Plant engineers know the importance of compressed air in the industrial environment. Because it's as vital as electricity, gas and water to plant operation, compressed air is often regarded as a "fourth utility." But unlike the other three, which are purchased from outside sources, a plant's compressed air supply is generated on-site, using its own equipment. That's why every industrial plant, whatever its size, needs a dependable, efficient plant air system. Selecting the right one requires a careful, informed approach, guided by the principles of common sense engineering and design simplicity.
While the primary responsibility for specifying a new or expanded compressed air system usually rests with the plant engineer, others may be involved in the decision-making process. A specifier has two options: a plant-wide centralized compressed air system or a distributed system using multiple localized compressors (see Figure 1).
Figure 1. Heat from a compressor can be recovered and used for space heating, thus reducing utility costs.
Reliability and efficiency
To determine the most suitable option, evaluate two factors to optimize plant operations. First, determine specific demands and work toward achieving an air system with long-term dependable performance. The second factor is system efficiency, analyzed from two perspectives: the generation and distribution of compressed air, and the processes or machines that require that air.
As you begin the process of choosing between a centralized and a multi-compressor system, answer the following questions:
- Is this a new plant or an expansion of an existing installation?
- What is the system's overall size and scope?
- What are the critical air needs of selected users?
- What are the overall system demands?
New system versus expansion
Although designing an air supply for a new facility is a large task, it's often easier than expanding an existing one. New installations offer almost complete control over design variables. The system can be optimized without making concessions for the existing air supply and its downstream components, such as piping, filters, dryers and lubricators.
In an expansion, new users are added to a system designed for other purposes, and accommodating new operations may compromise the original system. However, you can either expand the existing plant system or install a larger dedicated compressor.
Expanding an existing multi-compressor system requires balancing costs and the efficiency and cost of a central system. In some cases, the efficiency and reliability of a dedicated compressor may be the best choice.
Keep the initial cost of centralized and multiple systems in perspective. Annual operating costs for either option probably will exceed the first cost by a factor of three to four. For this reason, system efficiency should receive higher priority than initial cost.
System size and scope
Start with the basics, such as deciding whether the system is to serve one building or multiple buildings within a complex. Many single-building applications may be larger than a multi-building application in terms of piping length, system demands and general air requirements.
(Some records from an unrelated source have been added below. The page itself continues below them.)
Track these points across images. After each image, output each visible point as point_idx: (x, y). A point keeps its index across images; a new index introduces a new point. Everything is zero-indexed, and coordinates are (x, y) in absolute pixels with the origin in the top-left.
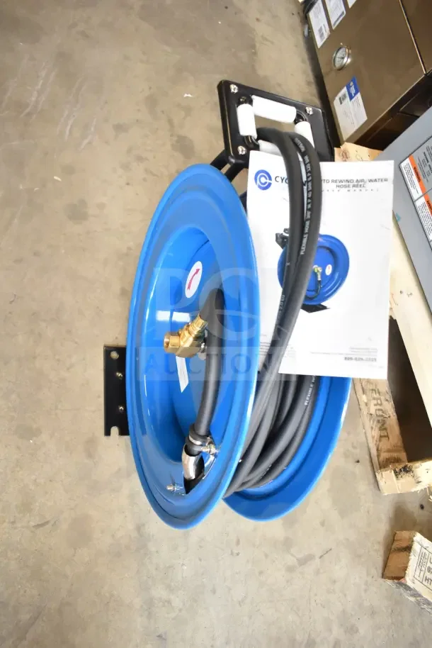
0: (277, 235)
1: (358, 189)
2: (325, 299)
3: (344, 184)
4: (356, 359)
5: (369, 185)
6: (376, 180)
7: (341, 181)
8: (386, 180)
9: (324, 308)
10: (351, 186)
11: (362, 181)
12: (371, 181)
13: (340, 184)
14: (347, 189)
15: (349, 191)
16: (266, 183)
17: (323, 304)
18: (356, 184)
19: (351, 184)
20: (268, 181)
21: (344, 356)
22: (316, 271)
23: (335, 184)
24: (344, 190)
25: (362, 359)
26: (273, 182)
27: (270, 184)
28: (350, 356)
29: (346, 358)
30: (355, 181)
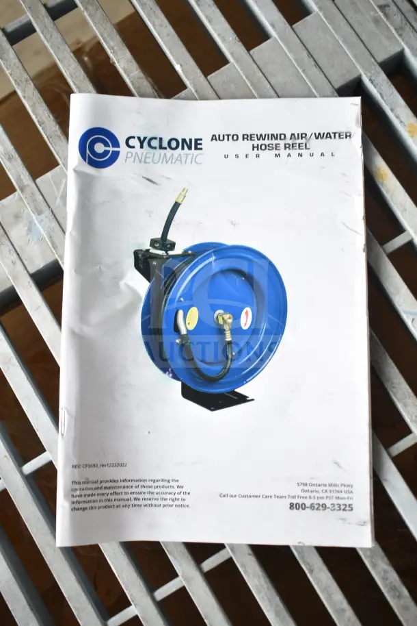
0: (136, 253)
1: (294, 153)
2: (244, 379)
3: (267, 142)
4: (312, 507)
5: (316, 145)
6: (328, 135)
7: (261, 137)
8: (348, 136)
9: (242, 399)
10: (282, 146)
11: (303, 136)
12: (319, 136)
13: (261, 142)
14: (275, 152)
15: (277, 156)
16: (106, 152)
17: (240, 390)
18: (291, 142)
19: (282, 143)
20: (111, 149)
21: (288, 501)
22: (221, 322)
23: (249, 144)
24: (267, 155)
25: (324, 507)
26: (123, 149)
27: (115, 155)
28: (300, 501)
29: (292, 506)
30: (288, 136)
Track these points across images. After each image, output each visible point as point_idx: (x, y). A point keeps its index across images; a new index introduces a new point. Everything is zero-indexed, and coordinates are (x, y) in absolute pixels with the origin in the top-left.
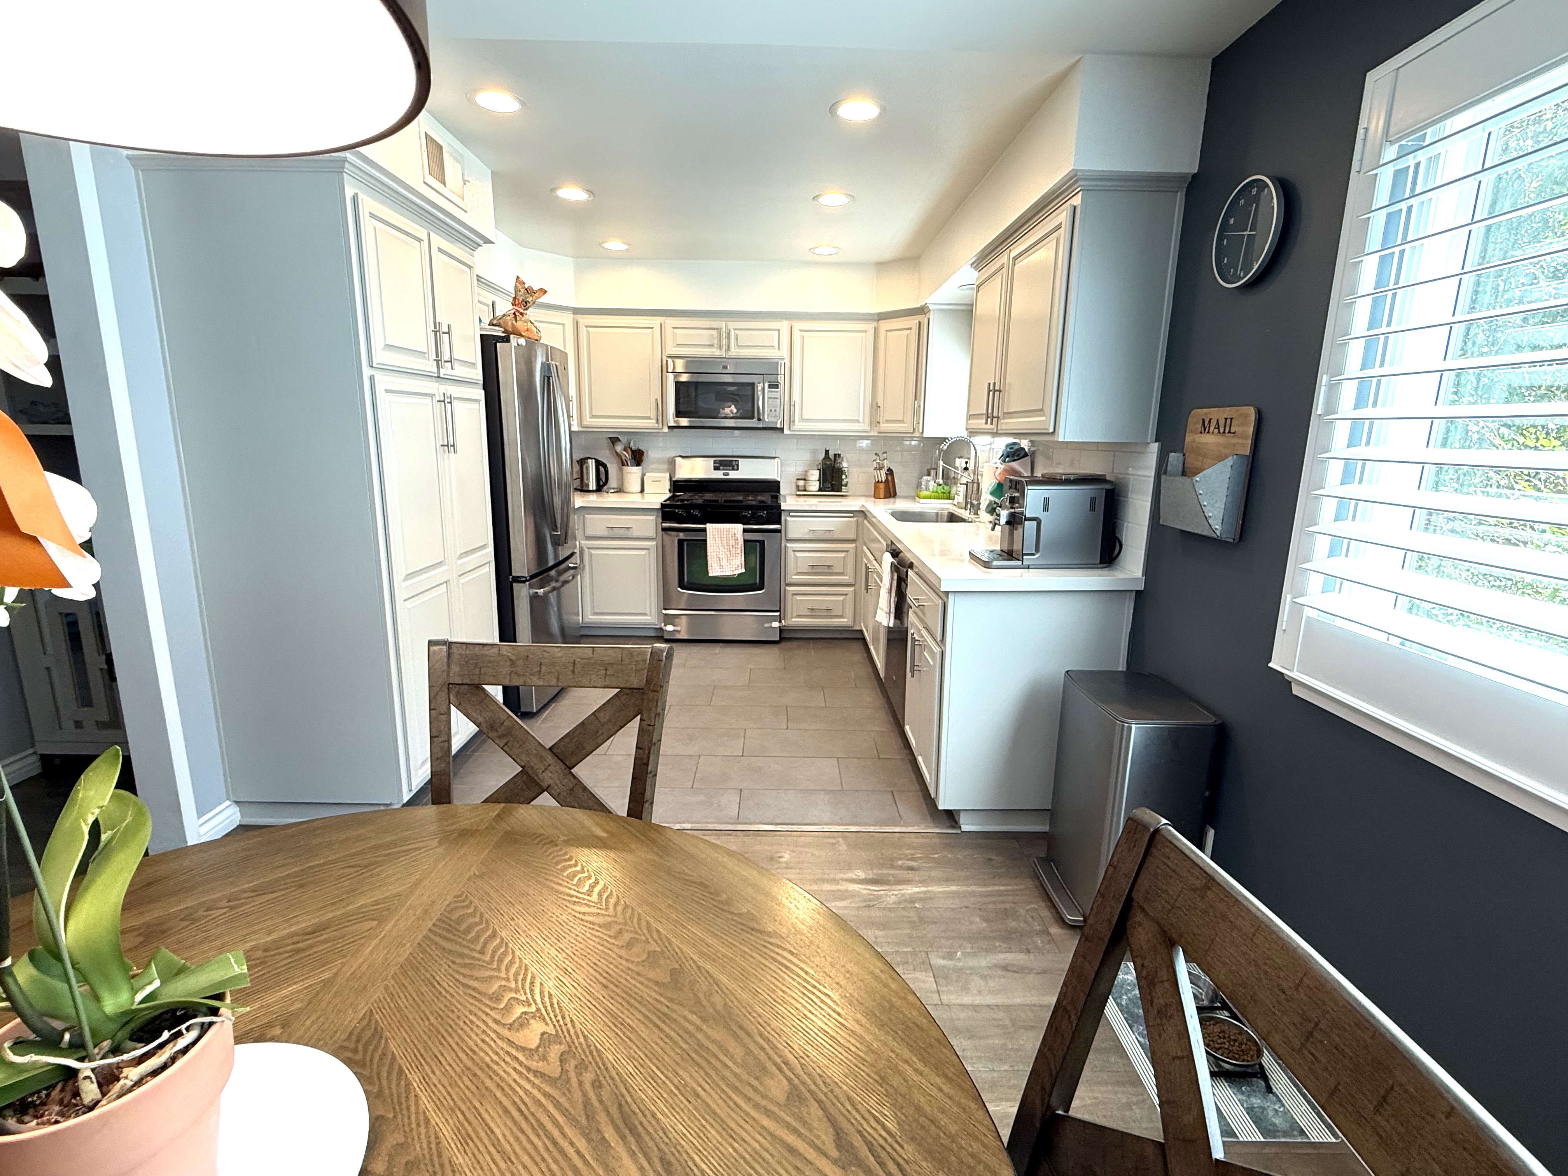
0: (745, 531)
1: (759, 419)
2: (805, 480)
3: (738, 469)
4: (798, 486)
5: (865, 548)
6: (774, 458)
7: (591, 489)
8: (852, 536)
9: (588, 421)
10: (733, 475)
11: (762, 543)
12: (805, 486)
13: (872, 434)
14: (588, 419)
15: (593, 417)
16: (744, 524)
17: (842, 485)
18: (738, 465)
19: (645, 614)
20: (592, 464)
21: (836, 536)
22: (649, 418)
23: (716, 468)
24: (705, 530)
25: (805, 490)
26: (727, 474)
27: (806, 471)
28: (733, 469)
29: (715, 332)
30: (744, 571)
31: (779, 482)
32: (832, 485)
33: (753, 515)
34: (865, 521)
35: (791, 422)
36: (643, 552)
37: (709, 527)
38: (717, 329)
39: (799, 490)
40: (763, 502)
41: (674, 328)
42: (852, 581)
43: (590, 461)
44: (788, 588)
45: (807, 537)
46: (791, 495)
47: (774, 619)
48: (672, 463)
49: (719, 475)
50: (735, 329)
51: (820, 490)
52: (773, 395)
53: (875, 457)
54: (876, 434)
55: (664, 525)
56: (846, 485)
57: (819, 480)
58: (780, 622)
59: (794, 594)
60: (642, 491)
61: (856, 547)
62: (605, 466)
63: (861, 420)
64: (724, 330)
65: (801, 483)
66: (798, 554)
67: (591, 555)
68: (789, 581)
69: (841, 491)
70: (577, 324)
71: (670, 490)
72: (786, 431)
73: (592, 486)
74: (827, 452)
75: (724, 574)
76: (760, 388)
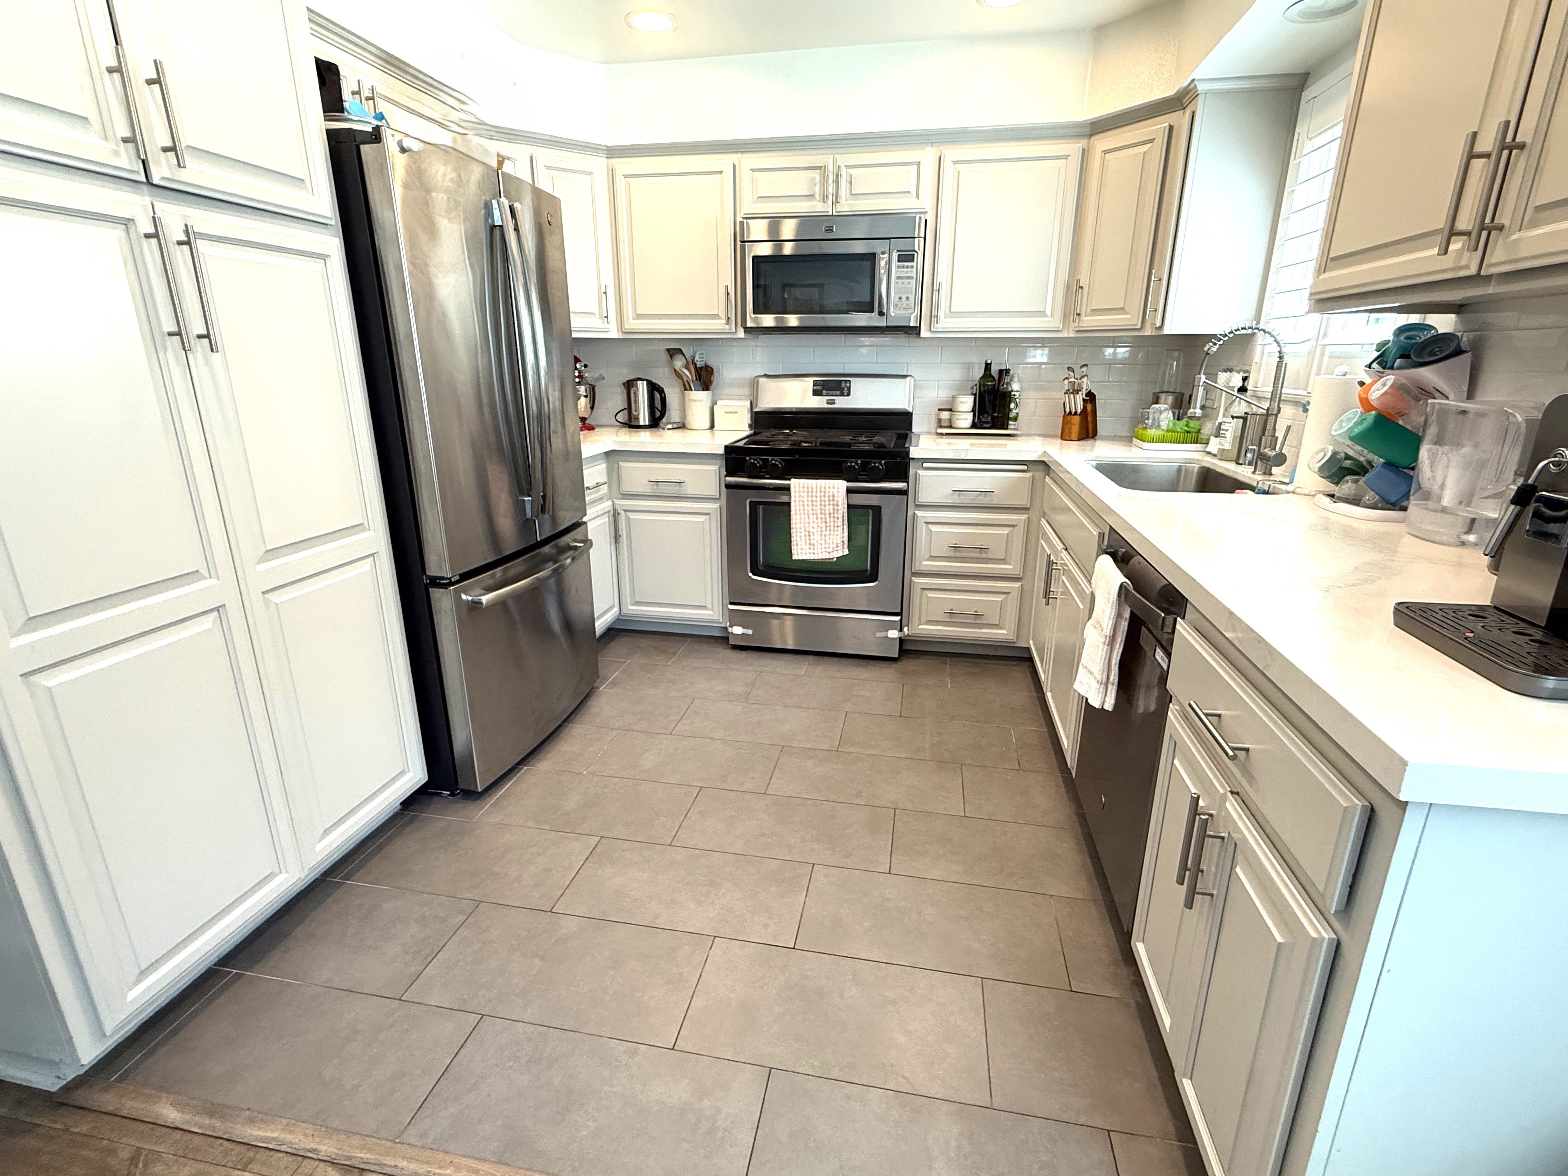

The multi-building system offers unique challenges, such as distribution and distance. Distance may make a centralized system impractical. On the other hand, overall air demand, including pressure and volume, may require a centralized approach.
Distribution and distances between compressors and individual users dictate piping size and downstream air quality. Balance installation, maintenance and operating costs with reliability and efficiency requirements. If they are not properly sized and insulated, external pipe runs to remote buildings will result in pressure loss and condensation.
Examine the availability and cost of electricity, water and sewers. Check load factors and rate schedules. For example, a central compressor may require a costly electrical service upgrade, possibly a new substation. Smaller, multiple compressors may be able to operate from the existing electrical service, but will consume more electricity.
Compressor heat recovery (see Figure 2) is a common technique for increasing overall efficiency. In air-cooled systems, the low-grade heat that's recovered can be used for space heating, thereby reducing purchased utility costs. However, consider the installation and operating costs associated with heat recovery equipment.
Figure 2. Piping layouts are similar for multiple and centralized systems. Connecting valves allow multiple systems to back up each other.
Heat recovery from water-cooled compressors has become increasingly popular. A closed-loop cooling system reduces utility costs because it slashes water and sewer use. Consider these utilities carefully, because availability may be limited in areas unprepared for industrial-size loads. In many industrial areas, sewer charges far exceed water charges. In some areas, they are triple the cost of water.
Location and access
Easy access to equipment for maintenance and replacement is a requisite for both central and multi-compressor systems. When compressors are located in remote outdoor enclosures, physical access is often a challenge. If a compressor is walled off, provide adequate ventilation to cool the unit and to meet air intake needs.